Antas de Dormir

Todas as noites, antes de dormir, Teresa encontrava alguma coisa para fazer.

Lavava uma xícara que já estava limpa, alinhava os sapatos perto da porta, passava um pano na pia da cozinha, mesmo sem uma gota de água. Não era capricho. Era um jeito de adiar o momento de entrar no quarto.

Morava sozinha havia alguns anos.

Os filhos telefonavam quase todos os dias. Aos domingos, um deles aparecia para o almoço. Os netos deixavam a casa de pernas para o ar e iam embora carregando um pedaço do bolo que ela fazia questão de assar.

Mas, quando a noite chegava, a casa voltava ao tamanho de uma pessoa só.

Foi numa quarta-feira que ela ouviu uma gargalhada no apartamento ao lado.

Não prestou muita atenção.

Na noite seguinte, ouviu de novo.

Depois vieram vozes, uma panela caindo, alguém cantando desafinado enquanto lavava a louça. Eram barulhos comuns, desses que atravessam a parede sem pedir licença e acabam fazendo parte da rotina de um prédio.

Sem perceber, Teresa passou a reconhecer os horários.

Enquanto escovava os dentes, esperava ouvir alguma conversa.

Quando fechava a janela da sala, quase sempre alguém ria do outro lado.

Era curioso como pessoas que ela nunca tinha visto podiam dar a impressão de que o prédio estava mais cheio.

Num sábado, não ouviu nada.

No domingo também não.

Na segunda-feira, o silêncio continuava.

Na terça, encontrou a vizinha junto ao elevador. Havia caixas de papelão empilhadas e uma fita adesiva presa ao pulso.

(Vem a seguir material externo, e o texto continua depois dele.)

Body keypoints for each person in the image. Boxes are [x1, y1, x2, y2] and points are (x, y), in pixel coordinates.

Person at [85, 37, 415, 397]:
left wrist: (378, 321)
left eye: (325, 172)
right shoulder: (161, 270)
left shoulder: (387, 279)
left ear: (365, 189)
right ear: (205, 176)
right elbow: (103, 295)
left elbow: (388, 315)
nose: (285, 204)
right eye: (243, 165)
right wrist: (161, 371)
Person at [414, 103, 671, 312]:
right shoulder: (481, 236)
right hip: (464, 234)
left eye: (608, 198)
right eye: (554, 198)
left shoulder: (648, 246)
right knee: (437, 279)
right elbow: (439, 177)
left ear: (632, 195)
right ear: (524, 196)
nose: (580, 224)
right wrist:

— Estamos nos mudando. Meu marido foi transferido.

Conversaram pouco.

Comentaram o frio, desejaram boa sorte e cada uma entrou no seu apartamento.

Naquela noite, Teresa fez o que fazia sempre.

Conferiu a porta, apagou as luzes da sala, deixou um copo de água sobre o criado-mudo.

Quando se deitou, esperou sem querer o barulho da cozinha ao lado.

Não veio.

Virou o travesseiro, ajeitou o cobertor e ficou olhando para o teto.

Nunca tinha conversado de verdade com aqueles vizinhos.

Mesmo assim, o apartamento parecia maior do que na noite anterior.

Só adormeceu quando um elevador parou no andar de cima, uma porta bateu ao longe e o prédio voltou a produzir aqueles ruídos pequenos que lembram que ainda há gente acordada.

Era disso que ela precisava antes de dormir.